I thought my mommy guilt came all from me and my expectations of how good of a job I feel I'm doing as a mother. Little did I know that there are other culprits that feed my guilt. The major culprit that I find in my life is my husband. Now don't get me wrong he is a wonderful husband and father but when he comes home and mentions the house smells or it's not clean that's when I start second guessing myself. I'm sitting there thinking...well, I just vacuumed, swept the floor, took the trash out, etc. but then both kids decided to have big poops, the dogs came inside, and the cat threw up on the floor. Do I really need to go back and do it all over again...NO WAY! I am going to take the time and spend it with my children. I don't know if men truly understand that we really don't just sit on our asses all day or sleep all day. Once I realized that he was feeding my guilt I chose to change my attitude. It's not me that is doing a bad job, I'm choosing to spend some time cleaning but the rest I am going to spend with my children...isn't that why I'm a stay at home mom anyways?  Not to slave over the house but to be there for my children to make sure that they are well taken care of. Once I realized this I look at my dirty dishes and think, "hm, what have I done today to make sure my children feel special or loved" When I come up with the answer I know the dirty dishes are just fine waiting another hour or so before they get put up.
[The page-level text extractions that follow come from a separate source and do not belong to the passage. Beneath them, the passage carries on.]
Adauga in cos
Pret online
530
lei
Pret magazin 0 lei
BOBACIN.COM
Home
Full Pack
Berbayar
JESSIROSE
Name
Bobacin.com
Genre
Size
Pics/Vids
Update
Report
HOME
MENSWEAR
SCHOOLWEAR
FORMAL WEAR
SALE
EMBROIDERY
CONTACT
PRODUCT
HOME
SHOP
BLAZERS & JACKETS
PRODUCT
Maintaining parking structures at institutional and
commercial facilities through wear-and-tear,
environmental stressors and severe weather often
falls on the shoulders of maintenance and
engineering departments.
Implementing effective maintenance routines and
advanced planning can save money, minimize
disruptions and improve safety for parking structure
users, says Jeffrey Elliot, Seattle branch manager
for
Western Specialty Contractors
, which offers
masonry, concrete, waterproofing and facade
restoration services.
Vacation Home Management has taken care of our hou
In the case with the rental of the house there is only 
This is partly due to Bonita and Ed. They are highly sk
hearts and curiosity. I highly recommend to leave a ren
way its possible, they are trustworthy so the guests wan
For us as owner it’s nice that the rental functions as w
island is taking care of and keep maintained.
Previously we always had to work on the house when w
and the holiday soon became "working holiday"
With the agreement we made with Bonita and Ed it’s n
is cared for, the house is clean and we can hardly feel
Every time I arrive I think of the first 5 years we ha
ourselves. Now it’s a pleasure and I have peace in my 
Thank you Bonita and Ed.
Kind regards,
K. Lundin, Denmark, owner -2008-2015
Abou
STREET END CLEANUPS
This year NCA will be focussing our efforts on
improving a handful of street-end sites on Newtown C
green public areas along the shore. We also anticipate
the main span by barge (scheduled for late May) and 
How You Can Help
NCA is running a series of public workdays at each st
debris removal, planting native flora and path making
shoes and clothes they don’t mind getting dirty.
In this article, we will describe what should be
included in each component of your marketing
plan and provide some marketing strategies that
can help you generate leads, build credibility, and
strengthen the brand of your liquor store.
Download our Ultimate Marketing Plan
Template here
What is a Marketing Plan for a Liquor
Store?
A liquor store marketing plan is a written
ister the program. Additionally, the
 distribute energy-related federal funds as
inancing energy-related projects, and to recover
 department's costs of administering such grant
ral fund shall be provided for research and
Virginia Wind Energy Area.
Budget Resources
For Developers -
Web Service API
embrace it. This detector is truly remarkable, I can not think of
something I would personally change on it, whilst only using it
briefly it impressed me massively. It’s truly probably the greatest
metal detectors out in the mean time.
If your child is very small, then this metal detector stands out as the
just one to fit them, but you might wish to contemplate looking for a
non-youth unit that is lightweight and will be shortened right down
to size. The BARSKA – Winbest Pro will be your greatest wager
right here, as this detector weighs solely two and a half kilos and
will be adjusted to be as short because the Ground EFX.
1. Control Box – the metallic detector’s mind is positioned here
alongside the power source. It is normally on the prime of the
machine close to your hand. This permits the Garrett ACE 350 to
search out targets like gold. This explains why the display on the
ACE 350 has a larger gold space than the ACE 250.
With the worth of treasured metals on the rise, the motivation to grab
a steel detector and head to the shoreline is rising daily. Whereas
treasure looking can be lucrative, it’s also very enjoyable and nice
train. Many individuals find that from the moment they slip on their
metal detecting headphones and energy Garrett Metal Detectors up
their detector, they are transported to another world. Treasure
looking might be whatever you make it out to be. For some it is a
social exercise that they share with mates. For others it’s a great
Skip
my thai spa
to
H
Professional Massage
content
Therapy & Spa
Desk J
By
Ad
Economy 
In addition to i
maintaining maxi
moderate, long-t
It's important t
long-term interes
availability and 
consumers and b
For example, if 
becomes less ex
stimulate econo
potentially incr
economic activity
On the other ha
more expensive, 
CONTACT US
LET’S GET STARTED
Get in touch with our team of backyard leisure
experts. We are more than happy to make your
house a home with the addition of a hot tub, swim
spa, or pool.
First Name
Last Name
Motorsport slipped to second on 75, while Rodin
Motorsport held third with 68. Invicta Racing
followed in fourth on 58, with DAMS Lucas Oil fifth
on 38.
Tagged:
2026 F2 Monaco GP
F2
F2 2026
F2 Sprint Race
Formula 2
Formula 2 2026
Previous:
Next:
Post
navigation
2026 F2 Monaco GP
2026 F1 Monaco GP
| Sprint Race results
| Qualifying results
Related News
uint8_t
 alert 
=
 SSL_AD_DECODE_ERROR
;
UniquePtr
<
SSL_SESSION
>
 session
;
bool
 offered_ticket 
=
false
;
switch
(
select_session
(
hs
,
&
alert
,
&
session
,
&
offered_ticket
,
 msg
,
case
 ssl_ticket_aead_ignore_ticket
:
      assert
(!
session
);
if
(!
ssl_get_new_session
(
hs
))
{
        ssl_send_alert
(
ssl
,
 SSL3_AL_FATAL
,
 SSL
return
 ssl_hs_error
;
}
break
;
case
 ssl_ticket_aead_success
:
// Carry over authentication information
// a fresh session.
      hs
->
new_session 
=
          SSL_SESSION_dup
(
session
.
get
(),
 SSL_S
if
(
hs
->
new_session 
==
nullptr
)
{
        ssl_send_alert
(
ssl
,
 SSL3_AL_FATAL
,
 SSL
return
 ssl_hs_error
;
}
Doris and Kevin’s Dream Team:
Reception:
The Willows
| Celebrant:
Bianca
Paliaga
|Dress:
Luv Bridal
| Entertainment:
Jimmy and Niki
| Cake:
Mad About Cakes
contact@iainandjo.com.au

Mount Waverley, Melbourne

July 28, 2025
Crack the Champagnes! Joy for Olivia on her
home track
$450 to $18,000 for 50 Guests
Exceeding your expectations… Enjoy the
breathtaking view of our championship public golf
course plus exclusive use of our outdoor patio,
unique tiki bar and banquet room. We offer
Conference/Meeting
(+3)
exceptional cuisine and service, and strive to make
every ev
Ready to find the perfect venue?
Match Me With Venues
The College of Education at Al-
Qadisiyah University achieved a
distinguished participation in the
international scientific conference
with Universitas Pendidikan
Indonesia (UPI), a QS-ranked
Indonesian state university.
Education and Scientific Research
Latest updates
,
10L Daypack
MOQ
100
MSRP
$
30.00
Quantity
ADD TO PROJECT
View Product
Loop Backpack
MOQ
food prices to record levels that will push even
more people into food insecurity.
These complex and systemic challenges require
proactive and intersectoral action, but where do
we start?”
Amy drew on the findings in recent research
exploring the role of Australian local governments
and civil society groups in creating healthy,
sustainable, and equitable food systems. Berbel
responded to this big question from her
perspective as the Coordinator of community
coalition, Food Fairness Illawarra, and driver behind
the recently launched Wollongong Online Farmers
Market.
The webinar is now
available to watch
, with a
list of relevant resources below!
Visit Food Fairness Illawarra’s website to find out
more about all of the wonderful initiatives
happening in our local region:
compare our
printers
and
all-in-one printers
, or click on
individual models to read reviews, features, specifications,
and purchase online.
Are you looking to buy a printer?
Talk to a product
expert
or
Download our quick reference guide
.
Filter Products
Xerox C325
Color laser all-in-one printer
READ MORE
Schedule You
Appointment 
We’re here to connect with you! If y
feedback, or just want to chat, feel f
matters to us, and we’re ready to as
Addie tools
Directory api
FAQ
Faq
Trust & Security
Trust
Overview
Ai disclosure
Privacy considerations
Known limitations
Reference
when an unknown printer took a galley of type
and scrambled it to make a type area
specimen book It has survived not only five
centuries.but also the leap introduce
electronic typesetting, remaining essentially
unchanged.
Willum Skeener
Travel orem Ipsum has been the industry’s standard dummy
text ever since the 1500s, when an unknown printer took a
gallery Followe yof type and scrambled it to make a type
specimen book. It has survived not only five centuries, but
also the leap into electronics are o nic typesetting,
I found the other culprit was other moms...my goodness am I competitive and I like to compare myself to other women.  I know that's bad for me to do since it usually makes me feel pretty lousy about myself but I can't seem to help it. I'm working right now on not comparing myself to others. It was something I practiced while being pregnant. Since not all pregnant women look the same, I knew I couldn't compare myself to a girl who was a size 0 before because that's just not me. Just like I can't compare myself to a working mom, I'm not a working mom and my responsibilities are different than hers. It's a tough challenge because there are some incredible women out there who seem like they truly can do it all.  I know though that I'm doing my best and that my children really don't care if the dishes are dirty. They would rather me play pee a boo or chase them around the living room than spend my day cleaning. I just wish my husband could appreciate that a little more but I know he's not here most of the time so he doesn't get to see the big picture and for that I can't be too upset over. All I can do is try to help him see that my spending time with the children is going to be more memorable than anything.

So for all you moms out there, start rethinking about your expectations and realize that you're doing an amazing job and no one else should ever tell you other wise..of course there are always exceptions to that but that topic can be saved for another day.  In the mean time go give your babies a big hug and kiss and remember to spend a little extra time with them. They grow up too fast.